Using cryogenic electron microscopy, authors describe the structure of the RNA-dependent RNA polymerase, another central enzyme of the viral replication machinery. It is also shown how remdesivir and sofosbuvir bind to this polymerase.

Other key papers

Chan JF, Zhang AJ, Yuan S, et al. Simulation of the clinical and pathological manifestations of Coronavirus Disease 2019 (COVID-19) in golden Syrian hamster model: implications for disease pathogenesis and transmissibility. Clin Infect Dis. 2020 Mar 26. PubMed: https://pubmed.gov/32215622. Fulltext: https://doi.org/10.1093/cid/ciaa325

A readily available hamster model as an important tool for studying transmission, pathogenesis, treatment, and vaccination against SARS-CoV-2.

Le TT, Andreadakis Z, Kumar A, et al. The COVID-19 vaccine development landscape. Nature reviews drug discovery. 09 April 2020. doi: 10.1038/d41573-020-00073-5. Full-text: https://www.nature.com/articles/d41573-020-00073-5.
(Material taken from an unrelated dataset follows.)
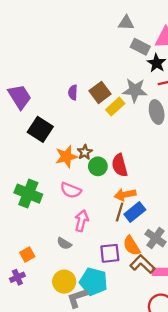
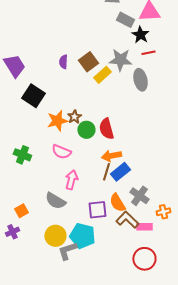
green cross: (28, 194) -> (22, 155), size x0.7
gray semicircle: (64, 244) -> (55, 201), size x1.5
Brief data-driven overview by seven experts. The conclusion is that efforts are unprecedented in terms of scale and speed and that there is an indication that vaccine could be available by early 2021. As of 8 April 2020, the global vaccine landscape includes 115 candidates, of which the 5 most advanced candidates have already moved into clinical development, including mRNA-1273 from Moderna, Ad5-nCoV from CanSino Biologics, INO-4800 from Inovio, LV-SMENP-DC and pathogen-specific aAPC from Shenzhen Geno-Immune Medical Institute. The race is on!

Monto AS, DeJonge P, Callear AP, et al. Coronavirus occurrence and transmission over 8 years in the HIVE cohort of households in Michigan. J Infect Dis. 2020 Apr 4. pii: 5815743. PubMed: https://pubmed.gov/32246136. Full-text: https://doi.org/10.1093/infdis/jiaa161

It’s not clear whether SARS-CoV-2 behaves like other human coronaviruses (hCoVs). A longitudinal surveillance cohort study of children and their households from Michigan found that hCoV infections were sharply seasonal, showing a peak for different HCoV types (229E, HKU1, NL63, OC43) in February. Over 8 years, almost no HCoV infections occurred after March.